LinuxQuestions.org (/questions/)
-   Programming (https://www.linuxquestions.org/questions/programming-9/)
-   -   bash script- text file manip- delete everything before/after string (https://www.linuxquestions.org/questions/programming-9/bash-script-text-file-manip-delete-everything-before-after-string-603989/)

justin99 12-02-2007 04:49 PM

bash script- text file manip- delete everything before/after string
 
I need a bash script to eliminate junk from the beginning and end of a text file.

can i search a file for 'good stuff begins', deleting each line until that string, then again, deleting each line after 'good stuff ends'

or- perhaps it is possible to copy everything from 'good stuff begins' to 'good stuff ends' to a new file?

tia

gilead 12-02-2007 05:00 PM

You can use sed to do that. There's a tutorial at http://www.grymoire.com/Unix/Sed.html which you might find useful. The following example removes comments (lines that start with #) between the 2 lines containing 'start' and 'stop':
Code:

sed '/start/,/stop/ s/#.*//'

justin99 12-02-2007 07:48 PM

so close
 
thanks for the help- i'm very close now, but still no cigar.

sed '1,/<START>/ d' temp.html > temp1.html

this works great, removing everything from line 1 until <START>

but i'm stuck on removing everything after <END>

justin99 12-02-2007 07:57 PM

got it
 
turns out the ! is what i needed

this deletes everything but the selected region

sed '/<START>/,/<END>/ !d' temp.html > temp1.html



why did i waste my time googling- shoulda come here first (- ;


thanks again!

gilead 12-02-2007 09:21 PM

I'm glad you got it working. Thanks for posting the code you ended up using too... :)

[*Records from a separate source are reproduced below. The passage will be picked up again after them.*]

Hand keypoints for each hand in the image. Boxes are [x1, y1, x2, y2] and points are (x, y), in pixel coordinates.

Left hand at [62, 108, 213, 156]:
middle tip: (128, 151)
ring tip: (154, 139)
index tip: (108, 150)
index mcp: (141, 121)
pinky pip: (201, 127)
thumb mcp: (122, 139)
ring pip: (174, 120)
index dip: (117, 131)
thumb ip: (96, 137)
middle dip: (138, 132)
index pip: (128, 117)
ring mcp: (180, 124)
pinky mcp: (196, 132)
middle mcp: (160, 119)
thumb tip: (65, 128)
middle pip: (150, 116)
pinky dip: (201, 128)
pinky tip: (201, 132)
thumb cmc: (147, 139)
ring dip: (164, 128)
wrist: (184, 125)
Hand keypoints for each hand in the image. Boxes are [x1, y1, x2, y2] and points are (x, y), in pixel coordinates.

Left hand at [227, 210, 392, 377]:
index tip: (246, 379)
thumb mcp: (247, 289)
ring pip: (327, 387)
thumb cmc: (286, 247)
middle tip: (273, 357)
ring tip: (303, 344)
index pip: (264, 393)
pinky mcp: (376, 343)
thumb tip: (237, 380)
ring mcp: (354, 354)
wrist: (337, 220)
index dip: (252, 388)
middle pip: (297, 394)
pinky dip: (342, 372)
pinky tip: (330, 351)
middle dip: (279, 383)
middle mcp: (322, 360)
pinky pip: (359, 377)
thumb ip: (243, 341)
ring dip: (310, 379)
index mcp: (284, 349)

skkuizu 05-15-2009 02:41 PM

similar issu with sed and the bash
 
My problem however that I want to remove/delete all character before the START variable and also all character following the END variable.

However START and END are not on the beginning of a line they are in the middle and furthermore in the same line similar to that example:

t6gd68g d9d8j5%9j30j 0jf087*(&&^*2hd920STARTid8 =e72920 2d9nf9END93nf300j90

How to I get the output between START and END, resulting in id8 =e72920 2d9nf9 for this example. I can't find anything on the net so far.

Happy for every idea.

Cheers.

forrestt 05-15-2009 02:51 PM

If you just have one line (or a variable you want on every line) then:

Code:

sed -e 's/.*START//' -e 's/END.*//'
HTH

Forrest

skkuizu 05-15-2009 03:09 PM

Thanks
 
Quote:

Originally Posted by forrestt (Post 3542156)
If you just have one line (or a variable you want on every line) then:

Code:

sed -e 's/.*START//' -e 's/END.*//'
HTH

Forrest


Forrest, that's great it works! It's so easy that I can't believe it, I should have come straight to this forum, instead I was wasting my time with google for 24h :( Many thanks again!!!

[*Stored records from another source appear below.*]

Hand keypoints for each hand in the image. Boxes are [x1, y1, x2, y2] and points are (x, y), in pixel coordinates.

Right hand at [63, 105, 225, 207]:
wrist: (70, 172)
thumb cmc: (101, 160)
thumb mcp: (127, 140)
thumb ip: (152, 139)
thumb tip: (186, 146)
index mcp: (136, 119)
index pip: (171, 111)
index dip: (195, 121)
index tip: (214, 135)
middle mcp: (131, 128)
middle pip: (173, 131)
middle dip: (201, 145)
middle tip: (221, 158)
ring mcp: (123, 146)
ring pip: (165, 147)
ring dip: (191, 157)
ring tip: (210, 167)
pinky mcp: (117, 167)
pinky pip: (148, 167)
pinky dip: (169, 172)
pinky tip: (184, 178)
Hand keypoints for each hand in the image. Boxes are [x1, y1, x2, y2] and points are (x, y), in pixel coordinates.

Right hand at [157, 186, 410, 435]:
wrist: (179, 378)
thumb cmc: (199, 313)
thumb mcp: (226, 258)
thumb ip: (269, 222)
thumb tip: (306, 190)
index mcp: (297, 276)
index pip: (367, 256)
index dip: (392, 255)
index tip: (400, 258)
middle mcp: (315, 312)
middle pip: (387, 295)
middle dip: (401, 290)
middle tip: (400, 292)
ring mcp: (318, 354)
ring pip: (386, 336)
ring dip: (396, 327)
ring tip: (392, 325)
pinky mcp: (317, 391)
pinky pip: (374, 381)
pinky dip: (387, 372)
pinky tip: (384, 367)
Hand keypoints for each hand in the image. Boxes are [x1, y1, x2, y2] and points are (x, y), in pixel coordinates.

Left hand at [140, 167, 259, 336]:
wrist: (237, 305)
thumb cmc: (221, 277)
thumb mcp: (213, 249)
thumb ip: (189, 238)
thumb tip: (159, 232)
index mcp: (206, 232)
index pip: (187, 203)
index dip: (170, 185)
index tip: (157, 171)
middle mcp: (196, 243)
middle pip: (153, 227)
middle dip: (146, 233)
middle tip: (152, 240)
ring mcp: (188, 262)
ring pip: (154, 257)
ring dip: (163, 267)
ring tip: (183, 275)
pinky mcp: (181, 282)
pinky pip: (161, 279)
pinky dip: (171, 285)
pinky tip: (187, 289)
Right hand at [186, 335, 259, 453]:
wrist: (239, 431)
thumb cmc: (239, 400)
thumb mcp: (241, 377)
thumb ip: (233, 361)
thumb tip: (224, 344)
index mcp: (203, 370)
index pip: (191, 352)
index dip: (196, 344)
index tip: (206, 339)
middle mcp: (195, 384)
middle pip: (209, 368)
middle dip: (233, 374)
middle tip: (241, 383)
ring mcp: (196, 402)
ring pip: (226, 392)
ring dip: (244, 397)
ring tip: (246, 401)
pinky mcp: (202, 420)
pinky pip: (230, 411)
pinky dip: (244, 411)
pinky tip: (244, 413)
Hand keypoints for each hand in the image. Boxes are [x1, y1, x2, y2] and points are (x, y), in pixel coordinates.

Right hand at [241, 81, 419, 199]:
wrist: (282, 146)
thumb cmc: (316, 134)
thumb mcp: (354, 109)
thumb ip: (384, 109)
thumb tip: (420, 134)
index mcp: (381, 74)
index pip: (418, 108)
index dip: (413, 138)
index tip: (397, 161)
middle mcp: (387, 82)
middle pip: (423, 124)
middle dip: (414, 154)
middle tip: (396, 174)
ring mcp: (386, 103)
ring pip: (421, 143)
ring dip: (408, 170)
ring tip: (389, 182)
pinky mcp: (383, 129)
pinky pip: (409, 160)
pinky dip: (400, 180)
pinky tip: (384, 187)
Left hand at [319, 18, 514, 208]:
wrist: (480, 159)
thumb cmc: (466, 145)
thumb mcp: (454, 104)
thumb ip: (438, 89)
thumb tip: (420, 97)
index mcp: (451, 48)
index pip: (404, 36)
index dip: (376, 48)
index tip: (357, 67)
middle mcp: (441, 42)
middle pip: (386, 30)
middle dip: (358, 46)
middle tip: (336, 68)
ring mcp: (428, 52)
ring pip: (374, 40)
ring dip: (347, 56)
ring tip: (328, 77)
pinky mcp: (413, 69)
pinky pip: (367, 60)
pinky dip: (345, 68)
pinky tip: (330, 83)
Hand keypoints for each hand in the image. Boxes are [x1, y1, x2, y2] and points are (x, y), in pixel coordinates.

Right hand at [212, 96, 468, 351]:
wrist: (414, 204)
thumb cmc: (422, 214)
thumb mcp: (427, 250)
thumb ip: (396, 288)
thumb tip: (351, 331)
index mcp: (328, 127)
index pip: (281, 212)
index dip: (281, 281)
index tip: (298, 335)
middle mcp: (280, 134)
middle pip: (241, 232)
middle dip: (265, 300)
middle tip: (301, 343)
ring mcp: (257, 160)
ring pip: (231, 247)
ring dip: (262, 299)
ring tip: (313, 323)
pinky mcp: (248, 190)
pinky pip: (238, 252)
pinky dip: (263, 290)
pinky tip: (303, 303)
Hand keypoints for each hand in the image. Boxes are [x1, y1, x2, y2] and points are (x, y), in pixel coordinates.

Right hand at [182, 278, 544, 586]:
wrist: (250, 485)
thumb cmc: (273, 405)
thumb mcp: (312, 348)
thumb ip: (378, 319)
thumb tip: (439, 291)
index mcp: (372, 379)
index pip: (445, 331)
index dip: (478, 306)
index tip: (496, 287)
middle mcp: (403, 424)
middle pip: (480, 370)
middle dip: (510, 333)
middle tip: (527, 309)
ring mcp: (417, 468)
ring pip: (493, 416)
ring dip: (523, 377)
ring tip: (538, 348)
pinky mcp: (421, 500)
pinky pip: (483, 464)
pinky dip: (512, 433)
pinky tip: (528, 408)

ghostdog74 05-15-2009 07:40 PM

Quote:

Originally Posted by skkuizu (Post 3542167)
instead I was wasting my time with google for 24h :( Many thanks again!!!

instead of searching for the exact solution, what you really need to do is to search for a tutorial on shell scripting and read up on the basics.

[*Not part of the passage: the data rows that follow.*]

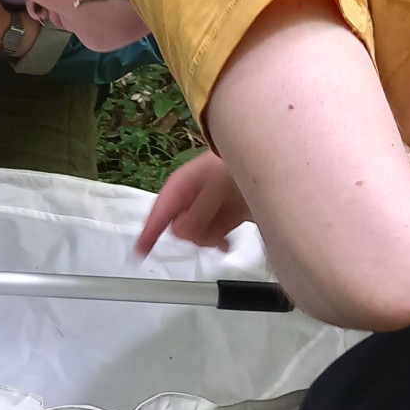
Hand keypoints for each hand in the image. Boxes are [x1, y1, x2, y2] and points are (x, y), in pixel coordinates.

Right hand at [135, 151, 251, 256]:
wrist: (269, 160)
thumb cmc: (237, 163)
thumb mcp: (216, 184)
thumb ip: (198, 210)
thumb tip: (183, 231)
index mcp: (182, 185)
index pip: (160, 211)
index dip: (150, 231)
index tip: (140, 250)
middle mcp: (193, 198)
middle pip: (179, 227)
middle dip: (192, 234)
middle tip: (210, 229)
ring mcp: (210, 207)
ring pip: (196, 235)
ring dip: (208, 239)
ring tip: (224, 233)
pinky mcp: (227, 215)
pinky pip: (214, 236)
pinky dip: (219, 242)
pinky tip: (226, 243)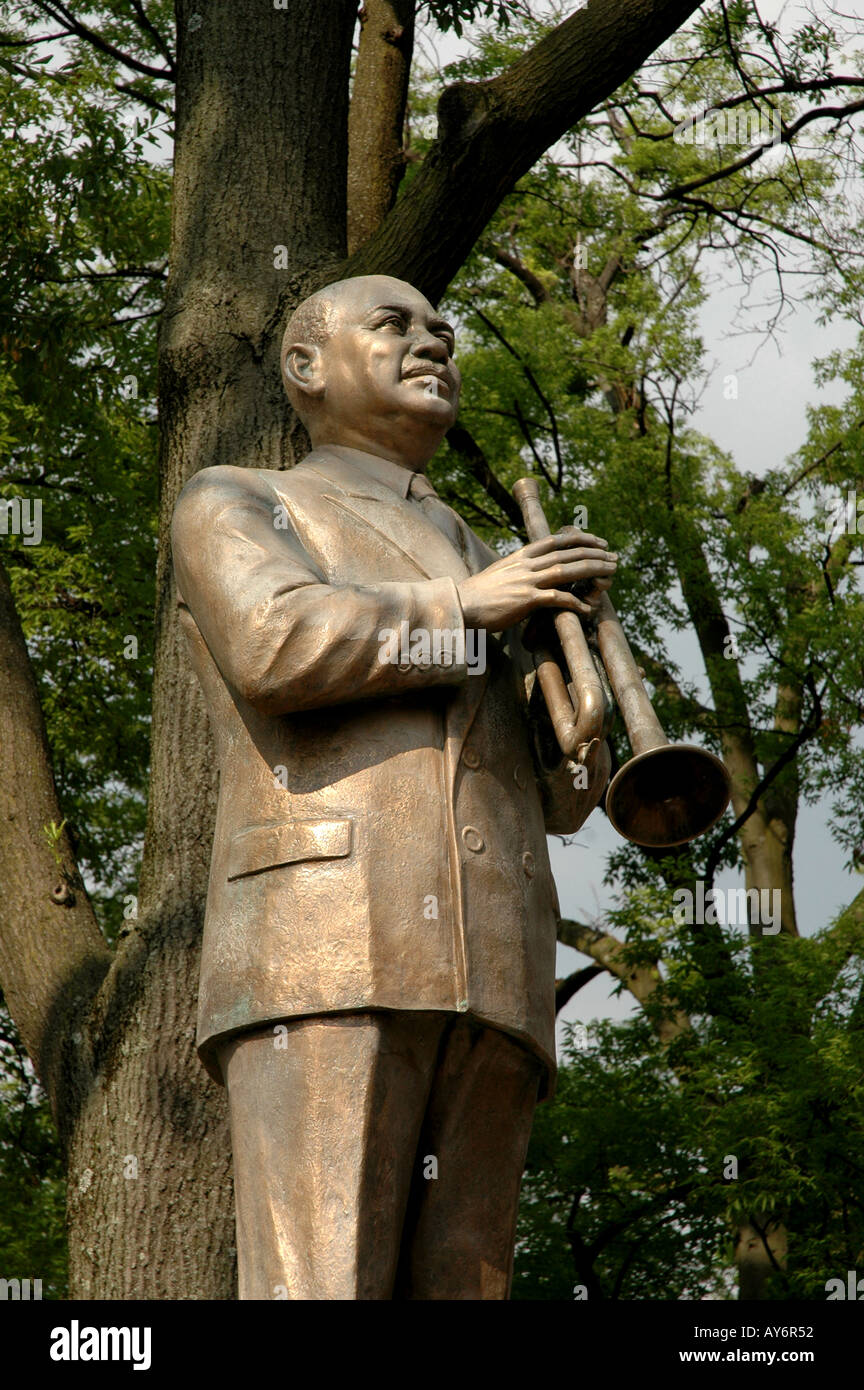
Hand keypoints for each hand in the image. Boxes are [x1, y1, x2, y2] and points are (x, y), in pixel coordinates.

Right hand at [457, 528, 616, 632]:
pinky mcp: (526, 600)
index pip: (556, 540)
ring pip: (567, 571)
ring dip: (592, 570)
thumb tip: (531, 570)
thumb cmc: (480, 594)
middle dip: (594, 553)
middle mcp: (527, 564)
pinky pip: (557, 599)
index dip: (581, 539)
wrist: (461, 604)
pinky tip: (588, 608)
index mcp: (522, 556)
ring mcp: (527, 581)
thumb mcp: (501, 572)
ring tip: (611, 573)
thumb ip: (519, 569)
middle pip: (567, 553)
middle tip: (613, 557)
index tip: (597, 541)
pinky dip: (575, 602)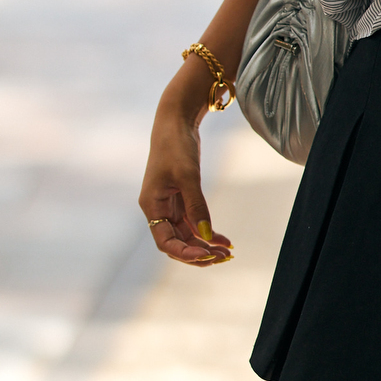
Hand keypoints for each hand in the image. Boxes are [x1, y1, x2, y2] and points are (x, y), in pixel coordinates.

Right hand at [140, 78, 231, 266]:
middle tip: (224, 257)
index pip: (165, 242)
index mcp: (151, 206)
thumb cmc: (176, 146)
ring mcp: (169, 205)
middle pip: (177, 243)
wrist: (175, 122)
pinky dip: (208, 232)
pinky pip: (193, 223)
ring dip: (206, 245)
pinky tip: (224, 240)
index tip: (208, 255)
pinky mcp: (181, 198)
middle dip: (199, 253)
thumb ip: (197, 207)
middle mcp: (158, 209)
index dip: (185, 253)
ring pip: (187, 235)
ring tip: (228, 252)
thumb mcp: (187, 176)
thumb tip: (207, 236)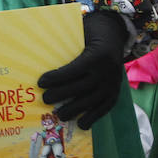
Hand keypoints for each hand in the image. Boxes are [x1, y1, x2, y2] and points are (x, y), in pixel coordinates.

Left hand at [38, 10, 129, 129]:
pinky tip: (81, 124)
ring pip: (92, 101)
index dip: (57, 78)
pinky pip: (104, 108)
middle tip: (45, 99)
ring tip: (59, 115)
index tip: (41, 83)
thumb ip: (66, 49)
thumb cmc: (89, 34)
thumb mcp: (78, 36)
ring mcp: (112, 84)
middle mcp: (106, 72)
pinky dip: (93, 117)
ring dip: (74, 110)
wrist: (114, 34)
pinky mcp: (116, 93)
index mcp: (97, 56)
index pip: (74, 70)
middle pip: (81, 88)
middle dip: (61, 95)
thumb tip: (42, 62)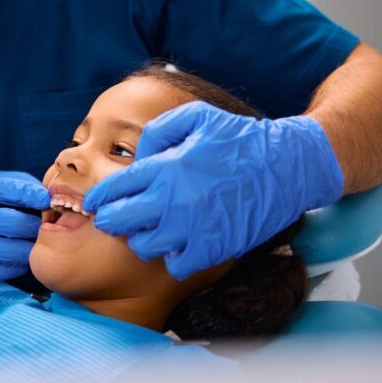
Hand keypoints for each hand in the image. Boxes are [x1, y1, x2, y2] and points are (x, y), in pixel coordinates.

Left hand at [82, 101, 343, 279]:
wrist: (288, 166)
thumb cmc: (240, 139)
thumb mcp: (195, 117)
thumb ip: (157, 132)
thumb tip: (137, 157)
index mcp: (165, 168)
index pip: (113, 190)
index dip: (97, 198)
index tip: (93, 203)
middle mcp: (174, 201)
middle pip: (119, 222)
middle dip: (110, 220)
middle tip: (114, 218)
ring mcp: (193, 228)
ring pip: (144, 247)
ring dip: (142, 239)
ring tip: (151, 227)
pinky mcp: (214, 249)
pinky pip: (176, 265)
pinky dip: (173, 257)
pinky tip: (179, 242)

Sergiof4 11-20-2014 03:16 AM

Hello,

hope it is OK to re-open this (very useful, imho) thread.

I need to clean some html pages and the "region" i have to keep is between the <article></article> tag.

I tried using

Code:

sed '/<article>/,/</article>/ !d' a.htm > b.htm
but it didn't work.

Thank you.


All times are GMT -5. The time now is 04:20 AM.